According to a grumpy Proskauer, Roosevelt later told Judge Irving Lehman that it had been his own speech with merely a suggestion from Proskauer about a line of poetry that he cheerfully "stuck in." Foolishly, the writer -- a judge, later a senior partner of a prestigious law firm -- sulked about this lack of credit throughout Roosevelt's presidency, forgetting that the man who makes the speech gets the credit for choosing whatever he pleases.
Times have changed; nowadays, phrasemakers are often credited by the speakers for memorable phrases. Reagan's "evil empire" was Tony Dolan's brainchild; former president George Bush's "read my lips" was Peggy Noonan's. Only Ted Sorensen still abides by the old Code of the Speechwriters, insisting that all of Kennedy's phrases belong to the president.
"Don't worry," the director of central intelligence reportedly told a skeptical president in December 2002. "It's a slam dunk." When CIA director George Tenet resigned this month, Mark Leibovich of The Washington Post wrote: "He is a victim of his own pithiness. If he had been long-winded and equivocal, Washington would have forgotten his words, if not his guidance."
The Wall Street Journal editorially focused on those words: "We're more forgiving about Mr. Tenet's now famous statement to Mr. Bush that Saddam's possession of W.M.D. was a `slam dunk.' Every intelligence service in the world shared that belief, as did the United Nations." The Post headline picked up the basketball metaphor: "After a Missed `Slam-Dunk,' No Way to Rebound." It describes the action of a leaping basketball player making an especially forceful "dunk shot," stuffing the ball down into the basket.
As noted here 18 years ago, its coinage has been attributed to Chick Hearn, a Los Angeles sportscaster, describing the technique of the 7-foot Wilt Chamberlain.
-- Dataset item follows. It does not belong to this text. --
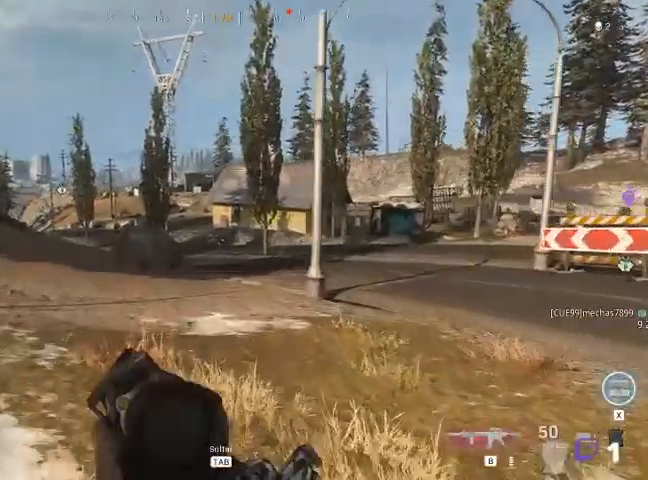
{"keys": ["shift", "w"], "mouse": [], "events": []}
The Oxford English Dictionary has since spotted a use in a 1976 New York Times column about Representative Morris Udall of Arizona, when Tom Wicker characterized him fondly as "the only one-eyed candidate who would know how to put in a slam dunk on a New York playground."
The phrase's meaning has evolved from "forceful, even brutal" to "decisive, a sure thing." Its closest metaphoric synonym is from bridge: A hand so strong that the player can expose his cards on the table is called a lay-down hand. There may be a far-fetched connection to slam dunk: "Enormous cards are held," The Westminster Gazette wrote in 1906, "and we have a lay-down great or small slam."